Back in February 2016, Jeff Sessions took a major risk by becoming the first United States senator to endorse Donald Trump's presidential campaign. It made a great deal of sense — Sessions had devoted much of his political career to, essentially, the agenda Trump was campaigning on. He was the Senate's leading critic of both legal and illegal immigration, he'd blasted trade deals he thought were unfair, and he wanted to empower law enforcement to be "tougher" on crime.
And when Trump won, it appeared the risk had paid off. Sessions was rewarded with the attorney general appointment, and once confirmed, he set about implementing the policy agenda that he by all accounts deeply believes the country needs. As Dara Lind writes, he's instructed US attorneys to more aggressively charge drug and immigration offenses, expanded police powers to take property from people who haven't yet been convicted of crimes, and killed Justice Department initiatives to oversee local police departments accused of racial discrimination.
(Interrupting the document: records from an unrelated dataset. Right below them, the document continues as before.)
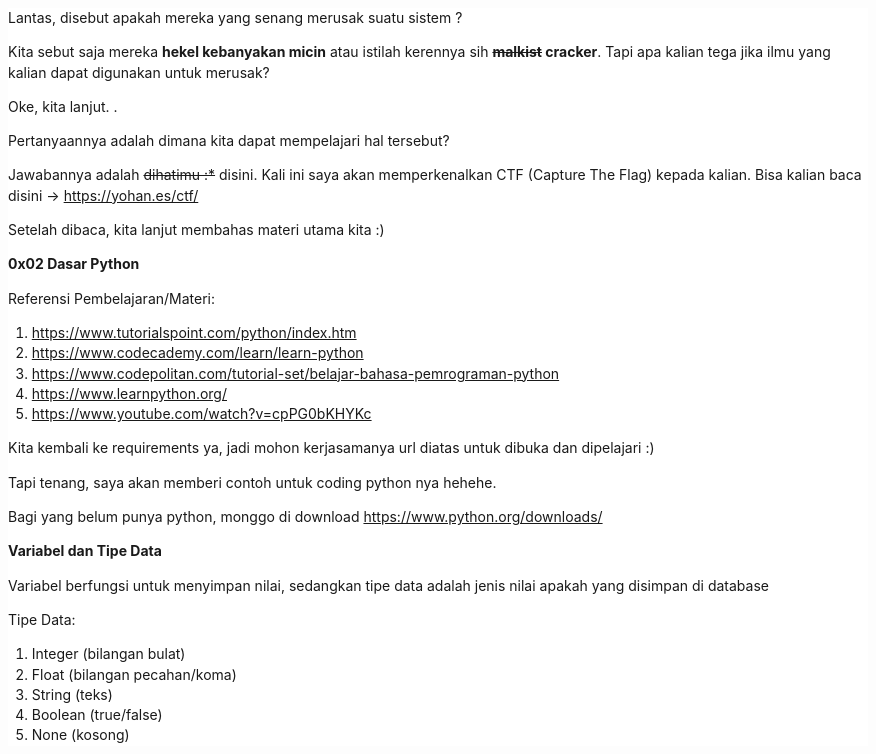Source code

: 



Lantas, disebut apakah mereka yang senang merusak suatu sistem ?  

Kita sebut saja mereka **hekel kebanyakan micin** atau istilah kerennya sih **~~malkist~~ cracker**. Tapi apa kalian tega jika ilmu yang kalian dapat digunakan untuk merusak?





Oke, kita lanjut. .  

Pertanyaannya adalah dimana kita dapat mempelajari hal tersebut?  

Jawabannya adalah ~~dihatimu :*~~ disini. Kali ini saya akan memperkenalkan CTF (Capture The Flag) kepada kalian. Bisa kalian baca disini -> https://yohan.es/ctf/





Setelah dibaca, kita lanjut membahas materi utama kita :)





**0x02 Dasar Python**  

Referensi Pembelajaran/Materi:






  1. https://www.tutorialspoint.com/python/index.htm
  2. https://www.codecademy.com/learn/learn-python
  3. https://www.codepolitan.com/tutorial-set/belajar-bahasa-pemrograman-python
  4. https://www.learnpython.org/
  5. https://www.youtube.com/watch?v=cpPG0bKHYKc




Kita kembali ke requirements ya, jadi mohon kerjasamanya url diatas untuk dibuka dan dipelajari :)  

Tapi tenang, saya akan memberi contoh untuk coding python nya hehehe.  

Bagi yang belum punya python, monggo di download https://www.python.org/downloads/





**Variabel dan Tipe Data**  

Variabel berfungsi untuk menyimpan nilai, sedangkan tipe data adalah jenis nilai apakah yang disimpan di database  

Tipe Data:






  1. Integer (bilangan bulat)
  2. Float (bilangan pecahan/koma)
  3. String (teks)
  4. Boolean (true/false)
  5. None (kosong)
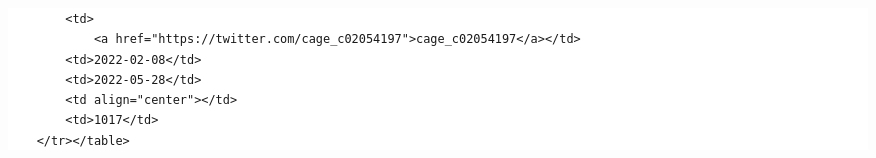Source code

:             <td>
                <a href="https://twitter.com/cage_c02054197">cage_c02054197</a></td>
            <td>2022-02-08</td>
            <td>2022-05-28</td>
            <td align="center"></td>
            <td>1017</td>
        </tr></table>
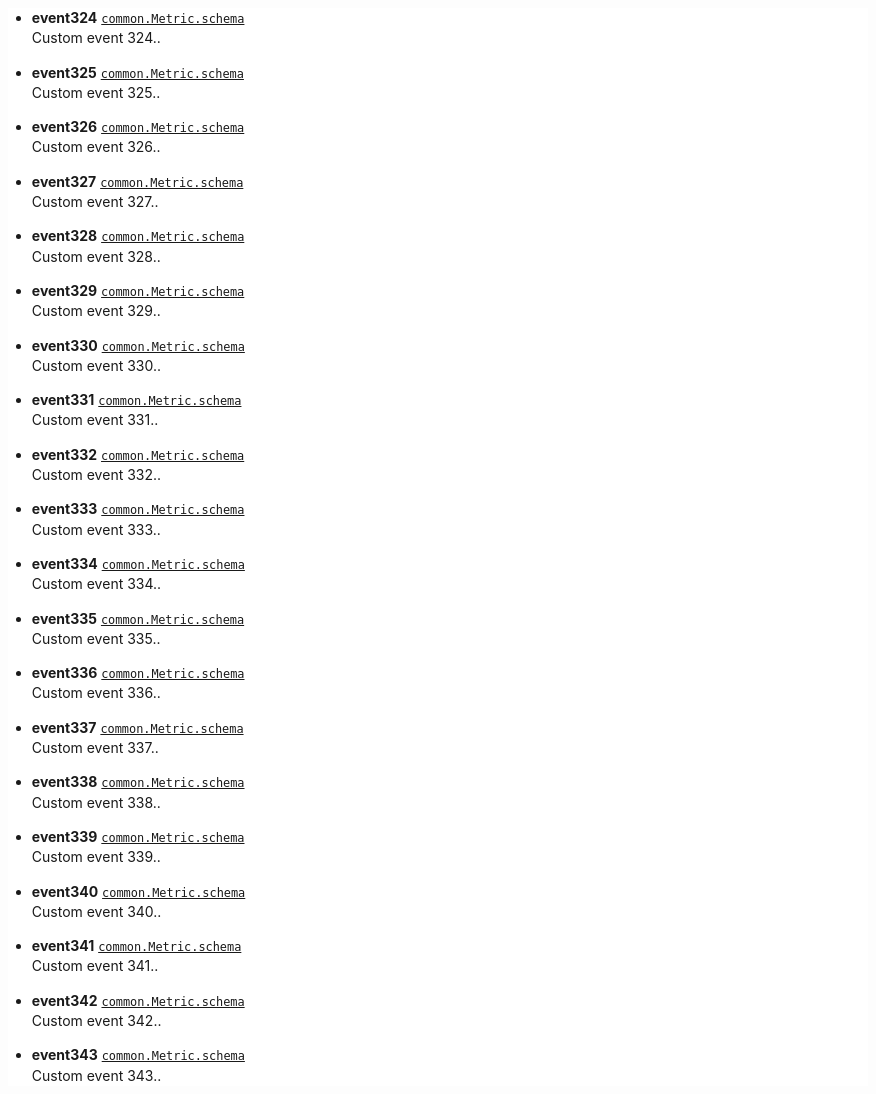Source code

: *  **event324** [`common.Metric.schema`](../../../../common/Metric.schema.md)  
Custom event 324..

*  **event325** [`common.Metric.schema`](../../../../common/Metric.schema.md)  
Custom event 325..

*  **event326** [`common.Metric.schema`](../../../../common/Metric.schema.md)  
Custom event 326..

*  **event327** [`common.Metric.schema`](../../../../common/Metric.schema.md)  
Custom event 327..

*  **event328** [`common.Metric.schema`](../../../../common/Metric.schema.md)  
Custom event 328..

*  **event329** [`common.Metric.schema`](../../../../common/Metric.schema.md)  
Custom event 329..

*  **event330** [`common.Metric.schema`](../../../../common/Metric.schema.md)  
Custom event 330..

*  **event331** [`common.Metric.schema`](../../../../common/Metric.schema.md)  
Custom event 331..

*  **event332** [`common.Metric.schema`](../../../../common/Metric.schema.md)  
Custom event 332..

*  **event333** [`common.Metric.schema`](../../../../common/Metric.schema.md)  
Custom event 333..

*  **event334** [`common.Metric.schema`](../../../../common/Metric.schema.md)  
Custom event 334..

*  **event335** [`common.Metric.schema`](../../../../common/Metric.schema.md)  
Custom event 335..

*  **event336** [`common.Metric.schema`](../../../../common/Metric.schema.md)  
Custom event 336..

*  **event337** [`common.Metric.schema`](../../../../common/Metric.schema.md)  
Custom event 337..

*  **event338** [`common.Metric.schema`](../../../../common/Metric.schema.md)  
Custom event 338..

*  **event339** [`common.Metric.schema`](../../../../common/Metric.schema.md)  
Custom event 339..

*  **event340** [`common.Metric.schema`](../../../../common/Metric.schema.md)  
Custom event 340..

*  **event341** [`common.Metric.schema`](../../../../common/Metric.schema.md)  
Custom event 341..

*  **event342** [`common.Metric.schema`](../../../../common/Metric.schema.md)  
Custom event 342..

*  **event343** [`common.Metric.schema`](../../../../common/Metric.schema.md)  
Custom event 343..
As sweeping as Sessions's changes have been, though, it's important to keep in mind that they've been policy changes.
At one point, it seemed worryingly possible that a Trump administration Justice Department could be very different — that it could be essentially remade to serve the personal whims and persecute the political opponents of Donald Trump.
Past presidents have long used Justice Department appointments to steer policy in the general direction they prefer, by prioritizing resources for certain issues, using general prosecutorial guidelines, and so on.
But the idea of a president specifically telling the Justice Department which particular people and matters they should investigate — especially if political rivals are involved — seemed beyond the pale of American politics.
Yet on the campaign trail, Trump used a great deal of illiberal rhetoric that raised alarm bells about potential authoritarianism. He repeatedly, for instance, called for his main rival Hillary Clinton to be locked up and promised that he'd ask the Justice Department to appoint a special prosecutor to look into her activities. And though Trump changed his tune on this after the election, his appointment of a close campaign ally as attorney general raised questions about how independent the Justice Department would be.
But Sessions put minds at ease by choosing Rod Rosenstein, a longtime US attorney with a good reputation in Washington's legal community, as his deputy. And his Justice Department so far seems to have ignored Trump's tweeted rants about whom and what they should be investigating.
Most crucially of all, once in office, Sessions did in fact choose to recuse himself from oversight of the Russia investigation and all investigations related to the campaign back in March (though only after news stories about undisclosed contacts he had with the Russian ambassador gave him a bit of a push).